Solo Brands, Inc. (NYSE: SBDS), a leading portfolio of lifestyle brands, announced its financial results for the fourth quarter and full year ended December 31, 2025. The company reported a net sales decline of 34.5% in Q4 2025, totaling $94.0 million, down from $143.5 million in the same quarter of the previous year. This decline was primarily attributed to decreased sales in both direct-to-consumer and retail channels, particularly within the Solo Stove segment.
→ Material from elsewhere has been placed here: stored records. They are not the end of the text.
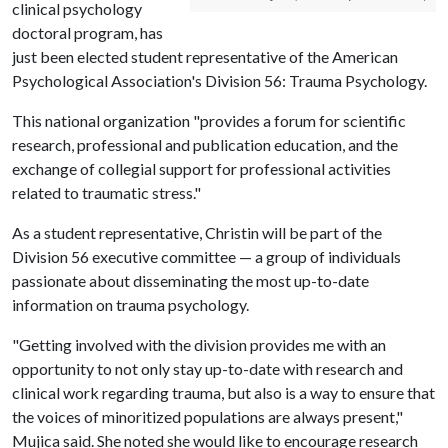
clinical psychology
doctoral program, has
just been elected student representative of the American
Psychological Association's Division 56: Trauma Psychology.
This national organization "provides a forum for scientific
research, professional and publication education, and the
exchange of collegial support for professional activities
related to traumatic stress."
As a student representative, Christin will be part of the
Division 56 executive committee — a group of individuals
passionate about disseminating the most up-to-date
information on trauma psychology.
"Getting involved with the division provides me with an
opportunity to not only stay up-to-date with research and
clinical work regarding trauma, but also is a way to ensure that
the voices of minoritized populations are always present,"
Mujica said. She noted she would like to encourage research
Despite the revenue drop, the company managed to reduce selling, general, and administrative expenses by 38.8%, resulting in a significant improvement in adjusted EBITDA, which rose to $9.6 million, or 10.2% of net sales, compared to $6.3 million, or 4.4% of net sales, in the prior year.

John Larson, President and CEO, stated, "Fiscal 2025 was a year of significant change for Solo Brands. We took decisive actions to simplify the organization, better align our channel strategy with key retail partners, reduce our cost base, and sharpen our focus on profitability and cash generation. Despite a substantial revenue decline, management actions drove a 39% reduction in fourth quarter SG&A, a significant improvement in Adjusted EBITDA, and positive operating cash flow for the third consecutive quarter."

Looking ahead, Solo Brands aims to advance a more efficient organizational model while focusing on channel, market, and product-level profitability to guide growth decisions. The company continues to invest in innovation, launching new products such as a fire pit series and a women's swimwear line from Chubbies, while also pursuing select international opportunities. The company reported a net loss of $83.2 million for Q4 2025, compared to a net loss of $58.2 million in Q4 2024. Adjusted net income for the quarter was $2.3 million, flat compared to the previous year. The company’s total assets as of December 31, 2025, were reported at $360.3 million, with total liabilities of $308.9 million, resulting in total equity of $51.4 million. The company’s strategic transformation positions it as a smaller, profit-focused organization, aiming to convert future revenue growth into earnings and cash flow more efficiently.